Where have you been, Paul Hunter? Schenn is already everyone's favorite player, and anyone who has watched a Leafs game has been wondering when Grabovski was finally going to start scoring.
On a side note: it's a sad state when Chris Neil is a team's "tough guy". I've seen Chris Neil lose a scramble for the last jug of milk left at the grocery store.
"We maybe don't have the team on paper that people think you need to win, but by buying into the system and playing as a team, that's how you get results I think," said defenceman Jeff Finger, who made his Leafs debut last night.
Big ups to my main man Jeff Finger.
A good example of that, beyond the solid defence and smart forechecking, came on Luke Schenn's first shift when he, for the second game in succession, stepped in as Stajan's bodyguard. This time he challenged Ottawa tough guy Chris Neil, who got a piece of Stajan on a hit. The Leaf rookie took a few punches in his first NHL fight.
"I've been going to dinners with him. I've been driving him to some practices. He must like me," Stajan joked about Schenn.
Stajan, Schenn knows that without him you will be destroyed. He cannot allow harm to come to the Maple Leafs and is thus honor bound to defend you.
Wilson said there was a "mob scene" at the Leafs bench when Schenn returned after serving his five-minute penalty.
If we keep Schenn two things need to happen. First, I need a Schenn jersey.

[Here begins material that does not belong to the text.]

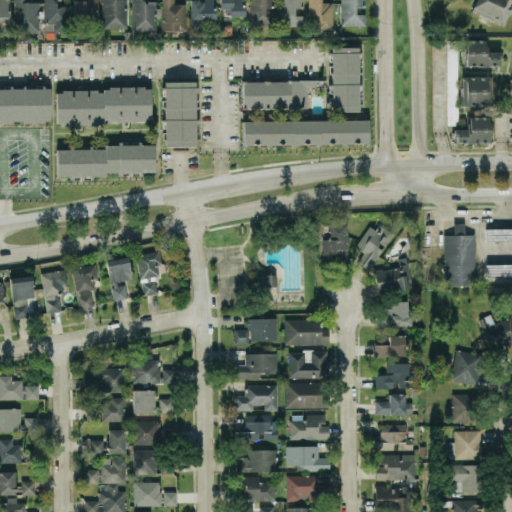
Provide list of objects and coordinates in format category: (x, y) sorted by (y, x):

Second, give Schenn the A.
The fight left him with a cut on his nose but that was of little consequence for a guy that looks like he'll be spending the entire season in the NHL. Schenn's junior team in Kelowna has already named a new captain and he'll play his 10th game of the season in the coming week, which automatically activates the first year of his NHL contract.
Well, crap. I love the kid, but I get a bad feeling about this especially in light of the logjam on our backend. This will be the worst season ever if Toronto finishes 9th in the East.